* **DO THIS**:
Copy the part of the Care.com Form 8-K filing that begins at the words "77 Fourth Avenue, Fifth" and stops after "Since Last Report)", keeping every word and mark unchanged.

* **TEXT BLOCK**:
__________

UNITED STATES
SECURITIES AND EXCHANGE COMMISSION
Washington, D.C. 20549


FORM 8-K





 
CURRENT REPORT
Pursuant to Section 13 or 15(d) of
the Securities Exchange Act of 1934
 
Date of report (Date of earliest event reported): August 5, 2019
 





Care.com, Inc.
(Exact name of registrant as specified in its charter)





 
Delaware
 
001-36269
 
20-5785879
(State or other jurisdiction of
incorporation or organization)
 
(Commission
File Number)
 
(I.R.S. Employer
Identification No.)
 
 
 
 
 
77 Fourth Avenue, Fifth Floor
 Waltham, MA 02451
 (Address of principal executive offices) (Zip Code)
 
(781) 642-5900
 (Registrant’s telephone number, include area code)
 
 
 
 
 
N/A
 (Former Name or Former Address, if Changed Since Last Report)


 
Check the appropriate box below if the Form 8-K filing is intended to simultaneously satisfy the filing obligation of the registrant under any of the following provisions:
 
o      Written communications pursuant to Rule 425 under the Securities Act (17 CFR 230.425)
o      Soliciting material pursuant to Rule 14a-12 under the Exchange Act (17 CFR 240.14a-12)
o      Pre-commencement communications pursuant to Rule 14d-2(b) under the Exchange Act (17 CFR 240.14d-2(b))
o      Pre-commencement communications pursuant to Rule 13e-4(c) under the Exchange Act (17 CFR 240.13e-4(c))

Securities registered pursuant to Section 12(b) of the Act:
Title of each class
 
Trading Symbol(s)
 
Name of each exchange on which registered
Common Stock, par value $0.001
 
CRCM
 
The New York Stock Exchange

Indicate by check mark whether the registrant is an emerging growth company as defined in Rule 405 of the Securities Act of 1933 (§230.405 of this chapter) or Rule 12b-2 of the Securities Exchange Act of 1934 (§240.12b-2 of this chapter).
 
Emerging growth company  x
 





If an emerging growth company, indicate by check mark if the registrant has elected not to use the extended transition period for complying with any new or revised financial accounting standards provided pursuant to Section 13(a) of the Exchange Act.  x  
 

 









Item 2.02. Results of Operations and Financial Condition
On August 6, 2019, Care.com, Inc. (the "Company") issued a press release announcing financial results for the second quarter ended on June 29, 2019 . A copy of the press release is furnished as Exhibit 99.1 to this Current Report and is incorporated herein by reference.
The information set forth under this Item 2.02, including Exhibit 99.1, shall not be deemed “filed” for purposes of Section 18 of the Securities Exchange Act of 1934, as amended (the “Exchange Act”), or otherwise subject to the liabilities of that section, nor shall it be deemed incorporated by reference into any other filing under the Securities Act of 1933 or the Exchange Act, except as expressly set forth by specific reference in such a filing.

Item 5.02.
Departure of Directors or Certain Officers; Election of Directors; Appointment of Certain Directors; Compensatory Arrangements of Certain Officers
Resignation of Sheila Lirio Marcelo as Chief Executive Officer
On August 6, 2019, the Company and Sheila Lirio Marcelo, the Company’s Chief Executive Officer, mutually agreed that Ms. Marcelo would resign as President and Chief Executive Officer of the Company, effective as of her successor's start date with the Company (the “Resignation Date”), and her acceptance of the role of Executive Chairwoman of the Company, effective as of the Resignation Date. The Board of Directors intends to retain an executive search firm to commence a search for Ms. Marcelo’s successor.

__________

* **STORED DATA**:
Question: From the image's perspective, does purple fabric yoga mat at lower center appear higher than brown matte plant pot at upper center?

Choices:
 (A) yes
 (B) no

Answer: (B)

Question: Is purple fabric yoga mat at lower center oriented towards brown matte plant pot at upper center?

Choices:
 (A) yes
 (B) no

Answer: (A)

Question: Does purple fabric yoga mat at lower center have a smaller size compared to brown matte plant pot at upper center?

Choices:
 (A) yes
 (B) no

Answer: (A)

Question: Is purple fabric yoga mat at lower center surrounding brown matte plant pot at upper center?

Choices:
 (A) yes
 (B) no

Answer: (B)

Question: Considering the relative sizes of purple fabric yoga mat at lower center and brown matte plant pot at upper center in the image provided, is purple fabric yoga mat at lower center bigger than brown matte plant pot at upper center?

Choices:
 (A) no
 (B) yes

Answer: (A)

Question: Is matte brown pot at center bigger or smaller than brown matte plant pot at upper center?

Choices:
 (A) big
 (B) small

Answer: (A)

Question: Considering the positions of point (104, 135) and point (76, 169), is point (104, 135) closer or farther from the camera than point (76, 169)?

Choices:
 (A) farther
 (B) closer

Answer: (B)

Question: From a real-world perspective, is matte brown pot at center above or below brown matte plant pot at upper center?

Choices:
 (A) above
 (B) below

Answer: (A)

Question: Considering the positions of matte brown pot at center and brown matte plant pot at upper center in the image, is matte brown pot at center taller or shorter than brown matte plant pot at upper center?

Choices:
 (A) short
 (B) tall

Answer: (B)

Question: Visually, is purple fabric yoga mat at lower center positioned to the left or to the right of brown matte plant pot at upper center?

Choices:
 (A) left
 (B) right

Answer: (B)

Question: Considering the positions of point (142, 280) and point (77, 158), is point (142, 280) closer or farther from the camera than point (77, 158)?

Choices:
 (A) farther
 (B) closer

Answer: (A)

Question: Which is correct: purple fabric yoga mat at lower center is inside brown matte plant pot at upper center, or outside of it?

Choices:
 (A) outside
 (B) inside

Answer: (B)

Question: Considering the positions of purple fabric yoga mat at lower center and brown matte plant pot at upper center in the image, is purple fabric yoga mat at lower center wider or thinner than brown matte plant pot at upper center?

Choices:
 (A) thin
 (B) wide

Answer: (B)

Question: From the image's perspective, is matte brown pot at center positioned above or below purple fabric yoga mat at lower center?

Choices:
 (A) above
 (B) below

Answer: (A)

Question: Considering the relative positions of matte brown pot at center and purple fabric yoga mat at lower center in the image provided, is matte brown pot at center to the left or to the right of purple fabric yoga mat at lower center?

__________

* **TASK SOLUTION**:
77 Fourth Avenue, Fifth Floor
 Waltham, MA 02451
 (Address of principal executive offices) (Zip Code)
 
(781) 642-5900
 (Registrant’s telephone number, include area code)
 
 
 
 
 
N/A
 (Former Name or Former Address, if Changed Since Last Report)